* _MATERIALS PROVIDED_:
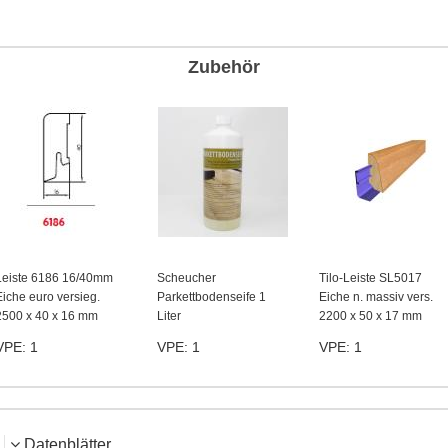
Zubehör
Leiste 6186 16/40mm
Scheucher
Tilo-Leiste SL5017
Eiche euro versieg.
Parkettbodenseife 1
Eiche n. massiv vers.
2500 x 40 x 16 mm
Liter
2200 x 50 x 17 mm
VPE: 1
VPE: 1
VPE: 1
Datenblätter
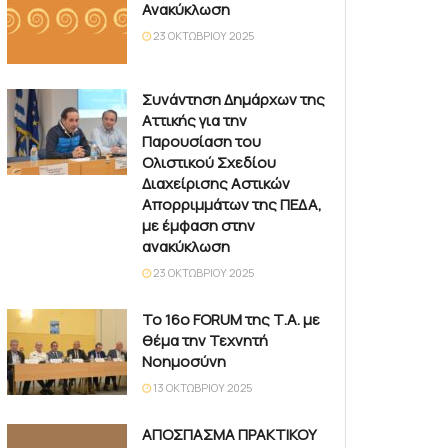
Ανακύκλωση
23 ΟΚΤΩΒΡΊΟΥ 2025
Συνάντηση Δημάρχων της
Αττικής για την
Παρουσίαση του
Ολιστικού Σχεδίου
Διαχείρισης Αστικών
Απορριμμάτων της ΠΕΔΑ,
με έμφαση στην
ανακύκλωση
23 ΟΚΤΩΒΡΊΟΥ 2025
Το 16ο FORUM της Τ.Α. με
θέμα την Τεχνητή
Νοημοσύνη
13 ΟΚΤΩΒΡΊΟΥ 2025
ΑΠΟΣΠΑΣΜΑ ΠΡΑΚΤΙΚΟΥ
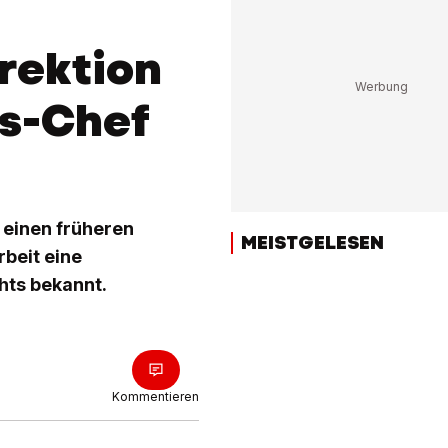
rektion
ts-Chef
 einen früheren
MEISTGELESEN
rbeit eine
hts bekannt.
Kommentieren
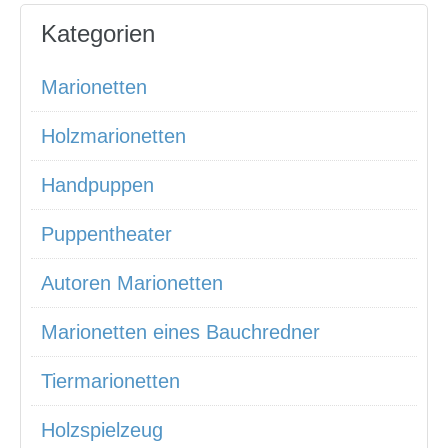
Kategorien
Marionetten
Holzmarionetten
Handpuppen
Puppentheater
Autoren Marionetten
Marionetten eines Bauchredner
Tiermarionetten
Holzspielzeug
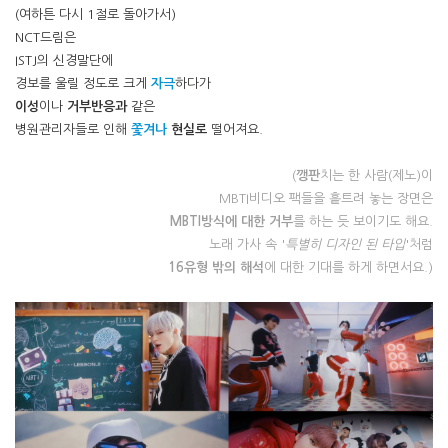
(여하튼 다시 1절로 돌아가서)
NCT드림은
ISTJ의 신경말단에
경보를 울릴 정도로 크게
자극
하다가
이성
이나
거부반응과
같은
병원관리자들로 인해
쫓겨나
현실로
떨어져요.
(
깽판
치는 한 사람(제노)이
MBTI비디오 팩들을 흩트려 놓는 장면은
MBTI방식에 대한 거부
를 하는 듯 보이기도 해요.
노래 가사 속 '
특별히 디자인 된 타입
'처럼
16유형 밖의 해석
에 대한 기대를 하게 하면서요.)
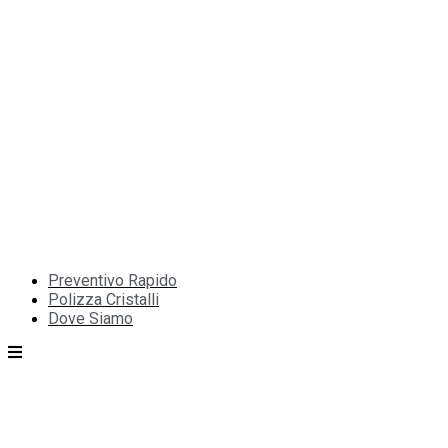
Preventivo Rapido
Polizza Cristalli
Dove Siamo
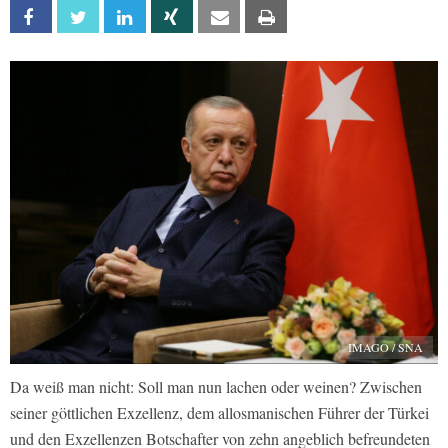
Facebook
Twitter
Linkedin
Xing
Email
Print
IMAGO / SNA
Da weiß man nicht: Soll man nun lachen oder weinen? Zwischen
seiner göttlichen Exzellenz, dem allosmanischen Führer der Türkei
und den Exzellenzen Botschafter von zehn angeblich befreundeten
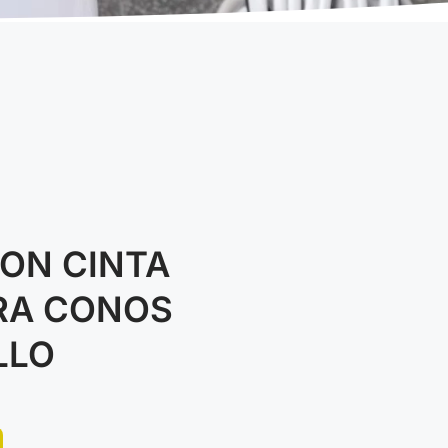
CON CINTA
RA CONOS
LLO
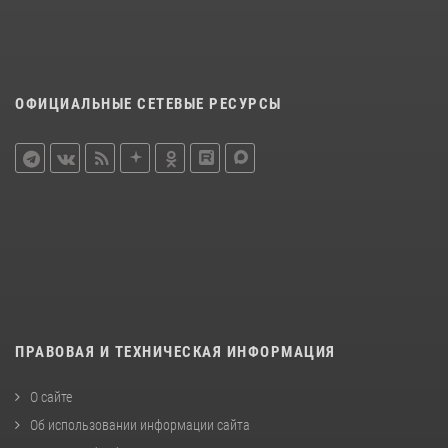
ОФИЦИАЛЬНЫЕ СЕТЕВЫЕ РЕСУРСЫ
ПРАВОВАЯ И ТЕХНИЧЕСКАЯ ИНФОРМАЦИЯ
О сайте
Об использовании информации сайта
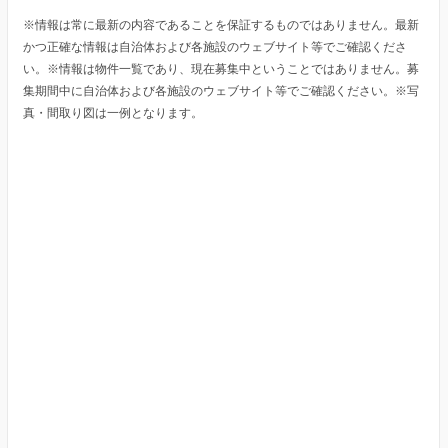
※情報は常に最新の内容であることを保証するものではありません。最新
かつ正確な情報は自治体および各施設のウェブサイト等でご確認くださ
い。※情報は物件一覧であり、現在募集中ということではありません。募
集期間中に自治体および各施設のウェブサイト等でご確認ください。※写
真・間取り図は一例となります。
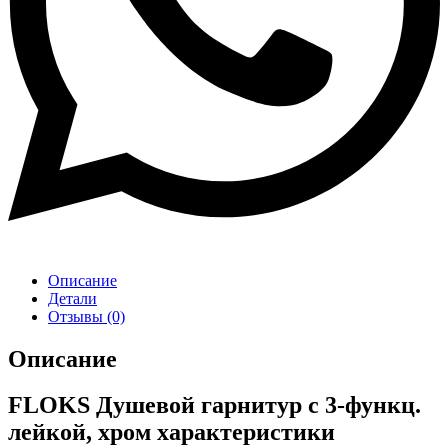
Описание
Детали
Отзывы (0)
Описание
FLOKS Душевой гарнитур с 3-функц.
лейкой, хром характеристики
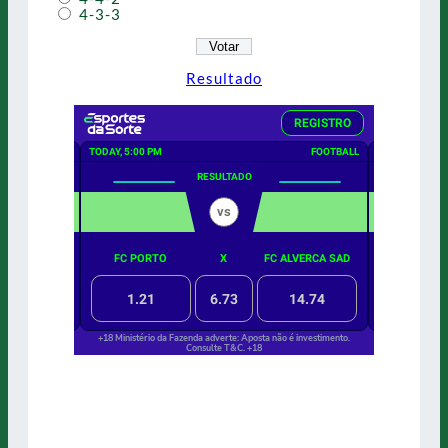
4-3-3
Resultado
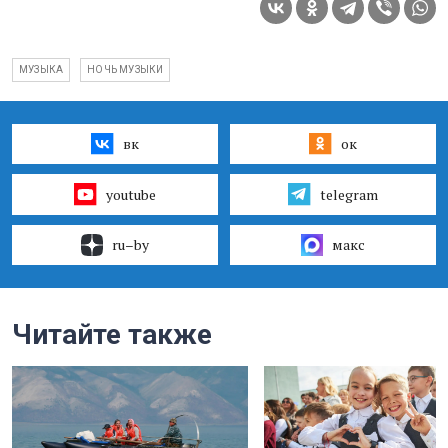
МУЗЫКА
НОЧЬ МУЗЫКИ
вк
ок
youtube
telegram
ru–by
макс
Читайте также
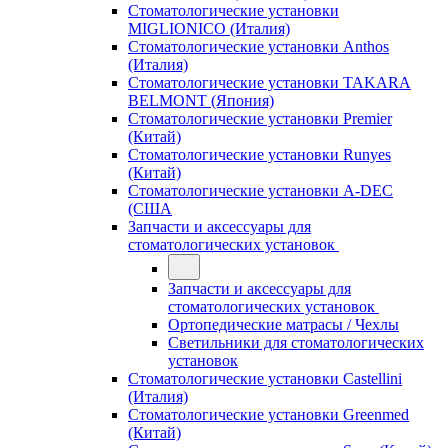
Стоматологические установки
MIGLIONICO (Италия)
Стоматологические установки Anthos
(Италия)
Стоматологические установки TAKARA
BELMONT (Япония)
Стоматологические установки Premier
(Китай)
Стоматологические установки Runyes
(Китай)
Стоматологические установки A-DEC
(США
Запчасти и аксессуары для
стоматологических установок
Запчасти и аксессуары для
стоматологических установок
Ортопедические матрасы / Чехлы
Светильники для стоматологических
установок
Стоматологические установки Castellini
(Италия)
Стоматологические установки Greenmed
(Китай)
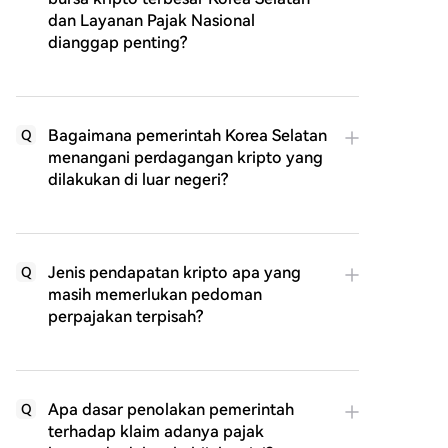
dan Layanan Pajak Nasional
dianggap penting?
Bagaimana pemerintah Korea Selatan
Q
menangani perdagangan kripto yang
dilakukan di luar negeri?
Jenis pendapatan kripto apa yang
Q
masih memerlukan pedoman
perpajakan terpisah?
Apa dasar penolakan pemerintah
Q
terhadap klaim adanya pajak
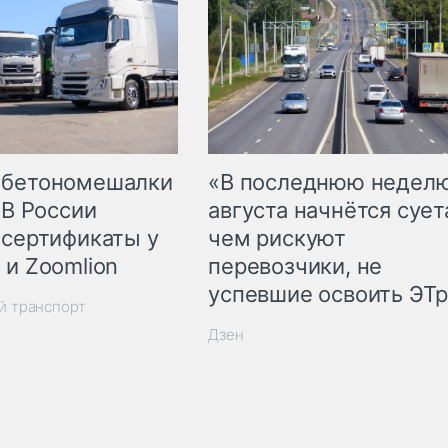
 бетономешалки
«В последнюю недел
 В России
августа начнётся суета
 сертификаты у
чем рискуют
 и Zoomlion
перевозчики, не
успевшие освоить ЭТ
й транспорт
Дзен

* _WHAT IS NEEDED_:
Transcribe the text from all of the records above line by line, with no changes, and leave the pictures out of your answer.

* _OUTPUT BELOW_:
Zubehör
Leiste 6186 16/40mm
Scheucher
Tilo-Leiste SL5017
Eiche euro versieg.
Parkettbodenseife 1
Eiche n. massiv vers.
2500 x 40 x 16 mm
Liter
2200 x 50 x 17 mm
VPE: 1
VPE: 1
VPE: 1
Datenblätter
Ανακύκλωση
23 ΟΚΤΩΒΡΊΟΥ 2025
Συνάντηση Δημάρχων της
Αττικής για την
Παρουσίαση του
Ολιστικού Σχεδίου
Διαχείρισης Αστικών
Απορριμμάτων της ΠΕΔΑ,
με έμφαση στην
ανακύκλωση
23 ΟΚΤΩΒΡΊΟΥ 2025
Το 16ο FORUM της Τ.Α. με
θέμα την Τεχνητή
Νοημοσύνη
13 ΟΚΤΩΒΡΊΟΥ 2025
ΑΠΟΣΠΑΣΜΑ ΠΡΑΚΤΙΚΟΥ
rektion
ts-Chef
 einen früheren
MEISTGELESEN
rbeit eine
hts bekannt.
Kommentieren
Kategorien
Marionetten
Holzmarionetten
Handpuppen
Puppentheater
Autoren Marionetten
Marionetten eines Bauchredner
Tiermarionetten
Holzspielzeug
(여하튼 다시 1절로 돌아가서)
NCT드림은
ISTJ의 신경말단에
경보를 울릴 정도로 크게
자극
하다가
이성
이나
거부반응과
같은
병원관리자들로 인해
쫓겨나
현실로
떨어져요.
(
깽판
치는 한 사람(제노)이
MBTI비디오 팩들을 흩트려 놓는 장면은
MBTI방식에 대한 거부
를 하는 듯 보이기도 해요.
노래 가사 속 '
특별히 디자인 된 타입
'처럼
16유형 밖의 해석
에 대한 기대를 하게 하면서요.)
Preventivo Rapido
Polizza Cristalli
Dove Siamo
Facebook
Twitter
Linkedin
Xing
Email
Print
IMAGO / SNA
Da weiß man nicht: Soll man nun lachen oder weinen? Zwischen
seiner göttlichen Exzellenz, dem allosmanischen Führer der Türkei
und den Exzellenzen Botschafter von zehn angeblich befreundeten
CON CINTA
RA CONOS
LLO
ОФИЦИАЛЬНЫЕ СЕТЕВЫЕ РЕСУРСЫ
ПРАВОВАЯ И ТЕХНИЧЕСКАЯ ИНФОРМАЦИЯ
О сайте
Об использовании информации сайта
※情報は常に最新の内容であることを保証するものではありません。最新
かつ正確な情報は自治体および各施設のウェブサイト等でご確認くださ
い。※情報は物件一覧であり、現在募集中ということではありません。募
集期間中に自治体および各施設のウェブサイト等でご確認ください。※写
真・間取り図は一例となります。
Описание
Детали
Отзывы (0)
Описание
FLOKS Душевой гарнитур с 3-функц.
лейкой, хром характеристики
4-3-3
Resultado
МУЗЫКА
НОЧЬ МУЗЫКИ
вк
ок
youtube
telegram
ru–by
макс
Читайте также
Стоматологические установки
MIGLIONICO (Италия)
Стоматологические установки Anthos
(Италия)
Стоматологические установки TAKARA
BELMONT (Япония)
Стоматологические установки Premier
(Китай)
Стоматологические установки Runyes
(Китай)
Стоматологические установки A-DEC
(США
Запчасти и аксессуары для
стоматологических установок
Запчасти и аксессуары для
стоматологических установок
Ортопедические матрасы / Чехлы
Светильники для стоматологических
установок
Стоматологические установки Castellini
(Италия)
Стоматологические установки Greenmed
(Китай)
dan Layanan Pajak Nasional
dianggap penting?
Bagaimana pemerintah Korea Selatan
Q
menangani perdagangan kripto yang
dilakukan di luar negeri?
Jenis pendapatan kripto apa yang
Q
masih memerlukan pedoman
perpajakan terpisah?
Apa dasar penolakan pemerintah
Q
terhadap klaim adanya pajak
 бетономешалки
«В последнюю недел
 В России
августа начнётся суета
 сертификаты у
чем рискуют
 и Zoomlion
перевозчики, не
успевшие освоить ЭТ
й транспорт
Дзен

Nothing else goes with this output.